LOS ANGELES (AP) — The Latest on a $120 million court settlement from the nation’s largest-known natural gas leak (all times local):
11:55 a.m.
A judge has approved a $120 million court settlement from the nation’s largest-known natural gas leak.
Judge Carolyn Kuhl in Los Angeles Superior Court signed off Monday on a deal that environmentalists criticized as too favorable to Southern California Gas Co.
The settlement between SoCalGas and California and the city of Los Angeles calls for mitigating the massive amount of climate-changing methane that spewed for nearly four months from a 2015 blowout at the Aliso Canyon gas storage facility.
Environmentalist say a plan to capture methane from dairy manure gives the utility full credit for greenhouse gases they only pay partly to capture.

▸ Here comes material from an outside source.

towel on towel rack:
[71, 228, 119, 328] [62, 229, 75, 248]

The state defended the deal as fair and says it’s not a subsidy to SoCalGas.
___
9:09 p.m.
A stink is being raised over a $120 million court settlement from the nation’s largest-known natural gas leak. And it’s not about money, but cow manure.
Environmental groups have criticized a plan to put more than a fifth of the settlement for the leak from a storage facility just outside Los Angeles toward capturing climate-changing methane from dairy farms in California’s San Joaquin Valley.
In public comments filed with the state, groups have complained that Southern California Gas Co. is spending only a portion on the dairy projects and getting full credit for the amount of greenhouse gases they capture.
A Los Angeles judge is scheduled Monday to consider whether to approve the settlement.
The 2015 well blowout in the Aliso Canyon storage field that took nearly four months to stop.